Es sind erschreckende Zahlen: Weltweit können mindestens 773 Millionen Jugendliche und Erwachsene immer noch nicht lesen und schreiben, und 250 Millionen Kinder erwerben keine grundlegenden Lese- und Schreibfähigkeiten.
Seit 1966 versucht die UNESCO jedes Jahr am 8. September mit dem Weltalphabetisierungstag auf die Situation von Menschen aufmerksam zu machen, die nicht ausreichend lesen und schreiben können. Mit diesem Tag soll weltweit in der Bevölkerung ein Bewusstsein geschaffen werden für die Problematik, die sich daraus für die Betroffenen ergibt.
Daneben sollen auch alle an Bildung beteiligten Akteure ihre Rolle und ihren Beitrag zur Alphabetisierung reflektieren. Auf der ganzen Welt finden an diesem Tag Aktionen und Veranstaltungen statt.
Die Betroffenen selbst jedoch sind oft nur schwer zu erreichen. Zu groß ist die Scham und zu stark das Bedürfnis die mangelnde Lese- und Schreibkompetenz zu verbergen.
Doch wo liegen die Ursachen, dass dies nicht nur in Entwicklungsländern mit unzureichenden Bildungsystemen der Fall ist, sondern auch in technisch, sozial und kulturell gut entwickelten Ländern wie Deutschland, wo „mehr als 6,2 Millionen Erwachsene nur über unzureichende Kenntnisse im Lesen und Schreiben verfügen.
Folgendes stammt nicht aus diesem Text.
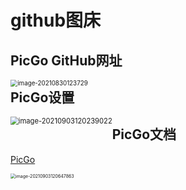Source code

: # github图床

## PicGo GitHub网址
<img src="https://cdn.jsdelivr.net/gh/kangzai228/figure_bed//images/images20210830123729.png" alt="image-20210830123729" style="float:left;zoom:70%;" />

## PicGo设置
<img src="https://cdn.jsdelivr.net/gh/kangzai228/figure_bed//images/image-20210903120239022.png" alt="image-20210903120239022" style="float:left;zoom:80%;" />

## PicGo文档

[PicGo](https://picgo.github.io/PicGo-Doc/)

<img src="https://cdn.jsdelivr.net/gh/kangzai228/figure_bed//images/image-20210903120647863.png" alt="image-20210903120647863" style="flaot:left;zoom:50%;" />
Diese können einfache Texte weder lesen noch schreiben und gelten als gering literalisiert „(Uni Hamburg, LEO 2018).
Man spricht dabei auch vom sogenannten funktionalen Analphabetismus, d. h. die Lese- und Schreibfähigkeiten der Betroffenen reichen nicht aus, um am gesellschaftlichen Leben in einer von Medien geprägten Welt teilzunehmen.
Schrift ist in der heutigen Gesellschaft omnipräsent. Wer nicht lesen und schreiben kann, der hat auch schlechtere Chancen am Arbeitsmarkt, was wiederum eine stärkere finanzielle Abhängigkeit zur Folge hat.
Bei der Suche nach Ursachen wird nach „kulturellen und sozialen Faktoren“, „schulischen Faktoren“ und „individuellen Faktoren“ unterschieden.
Hervorzuheben ist, dass funktionaler Analphabetismus nicht als individuell verschuldet angesehen werden kann, sondern vielmehr ein strukturelles Problem darstellt und als gesamtgesellschaftliches und damit bildungspolitisches Problem zu betrachten ist.
Als konkrete Gründe werden häufig folgende Angaben gemacht:
- Fehlzeiten in den ersten beiden Schuljahren wegen Krankheit, häufige Schulwechsel etc.
- Nichtbeachtung, mangelndes Verständnis und/oder unzureichende Unterstützung durch die Lehrkräfte
- häufige Wechsel der Lehrkräfte und Unterrichtsmethoden
- ungünstige familiäre Bedingungen wie Arbeitslosigkeit, Krankheit der Eltern etc.
- anregungsarmes Umfeld und unzureichende Lese- und Schreibvorbilder durch die Eltern
- unentdeckte und/oder nicht therapierte gesundheitliche Störungen des Kindes (z. B. Seh- oder Hörschwierigkeiten).
- Der Aufbau eines positiven Selbstwertgefühls und Vertrauen in die eigenen Fähigkeiten konnte nicht ausgebildet werden
- Des Weiteren können Lese- und Schreibkenntnisse auch wieder verlernt werden, wenn sie zu selten angewandt werden.
Aber auch globale Ereignisse können sich negativ auf die Alphabetisierungsrate auswirken. „Schulschließungen und -störungen, die durch die Pandemie verursacht wurden, haben wahrscheinlich zu Lernverlusten und -abbrüchen geführt. Dies gilt insbesondere für gefährdete Bevölkerungsgruppen.“ (Audrey Azoulay Generaldirektorin der UNESCO)
Alphabetisierung voranzutreiben ist eine gesamtgesellschaftliche Aufgabe, bei der neben den Bildungsinstitutionen auch jeder einzelne gefragt ist, aufmerksam durchs Leben zu gehen und jenen, die weniger gut lesen und schreiben können, Hinweise zu geben, wo sie Hilfen finden können, damit lebenslanges Lernen auch für sie machbar wird.